- [What you have to do] These entries are to be set down again exactly.

- [Data for this task]
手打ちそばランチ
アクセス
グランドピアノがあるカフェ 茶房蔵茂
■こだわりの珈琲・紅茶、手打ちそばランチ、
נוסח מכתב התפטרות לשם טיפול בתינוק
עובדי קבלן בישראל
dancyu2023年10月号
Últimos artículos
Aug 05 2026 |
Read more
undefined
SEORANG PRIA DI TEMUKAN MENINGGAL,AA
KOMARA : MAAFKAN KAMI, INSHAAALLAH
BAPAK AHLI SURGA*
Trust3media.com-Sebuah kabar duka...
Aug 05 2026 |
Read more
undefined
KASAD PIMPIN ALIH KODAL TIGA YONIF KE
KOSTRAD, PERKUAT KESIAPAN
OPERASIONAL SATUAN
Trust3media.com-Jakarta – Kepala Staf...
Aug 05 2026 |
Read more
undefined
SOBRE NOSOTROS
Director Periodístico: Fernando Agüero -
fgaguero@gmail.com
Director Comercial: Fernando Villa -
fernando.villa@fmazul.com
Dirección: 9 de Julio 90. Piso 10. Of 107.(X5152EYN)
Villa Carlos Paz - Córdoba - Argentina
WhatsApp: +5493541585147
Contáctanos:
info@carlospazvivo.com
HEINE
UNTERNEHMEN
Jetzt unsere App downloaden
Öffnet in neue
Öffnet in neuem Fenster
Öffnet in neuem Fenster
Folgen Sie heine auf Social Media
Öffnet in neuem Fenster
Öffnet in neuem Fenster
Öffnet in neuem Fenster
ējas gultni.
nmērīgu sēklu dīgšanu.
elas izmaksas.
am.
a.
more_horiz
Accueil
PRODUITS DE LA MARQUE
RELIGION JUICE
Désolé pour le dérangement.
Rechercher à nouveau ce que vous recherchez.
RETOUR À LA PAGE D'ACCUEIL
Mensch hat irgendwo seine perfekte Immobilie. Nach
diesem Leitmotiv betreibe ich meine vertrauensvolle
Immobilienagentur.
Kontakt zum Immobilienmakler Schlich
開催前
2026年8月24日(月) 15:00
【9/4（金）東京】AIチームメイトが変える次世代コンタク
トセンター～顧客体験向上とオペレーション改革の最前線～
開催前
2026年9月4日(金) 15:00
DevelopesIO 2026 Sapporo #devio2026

- [Solution for this problem]
手打ちそばランチ
アクセス
グランドピアノがあるカフェ 茶房蔵茂
■こだわりの珈琲・紅茶、手打ちそばランチ、
נוסח מכתב התפטרות לשם טיפול בתינוק
עובדי קבלן בישראל
dancyu2023年10月号
Últimos artículos
Aug 05 2026 |
Read more
undefined
SEORANG PRIA DI TEMUKAN MENINGGAL,AA
KOMARA : MAAFKAN KAMI, INSHAAALLAH
BAPAK AHLI SURGA*
Trust3media.com-Sebuah kabar duka...
Aug 05 2026 |
Read more
undefined
KASAD PIMPIN ALIH KODAL TIGA YONIF KE
KOSTRAD, PERKUAT KESIAPAN
OPERASIONAL SATUAN
Trust3media.com-Jakarta – Kepala Staf...
Aug 05 2026 |
Read more
undefined
SOBRE NOSOTROS
Director Periodístico: Fernando Agüero -
fgaguero@gmail.com
Director Comercial: Fernando Villa -
fernando.villa@fmazul.com
Dirección: 9 de Julio 90. Piso 10. Of 107.(X5152EYN)
Villa Carlos Paz - Córdoba - Argentina
WhatsApp: +5493541585147
Contáctanos:
info@carlospazvivo.com
HEINE
UNTERNEHMEN
Jetzt unsere App downloaden
Öffnet in neue
Öffnet in neuem Fenster
Öffnet in neuem Fenster
Folgen Sie heine auf Social Media
Öffnet in neuem Fenster
Öffnet in neuem Fenster
Öffnet in neuem Fenster
ējas gultni.
nmērīgu sēklu dīgšanu.
elas izmaksas.
am.
a.
more_horiz
Accueil
PRODUITS DE LA MARQUE
RELIGION JUICE
Désolé pour le dérangement.
Rechercher à nouveau ce que vous recherchez.
RETOUR À LA PAGE D'ACCUEIL
Mensch hat irgendwo seine perfekte Immobilie. Nach
diesem Leitmotiv betreibe ich meine vertrauensvolle
Immobilienagentur.
Kontakt zum Immobilienmakler Schlich
開催前
2026年8月24日(月) 15:00
【9/4（金）東京】AIチームメイトが変える次世代コンタク
トセンター～顧客体験向上とオペレーション改革の最前線～
開催前
2026年9月4日(金) 15:00
DevelopesIO 2026 Sapporo #devio2026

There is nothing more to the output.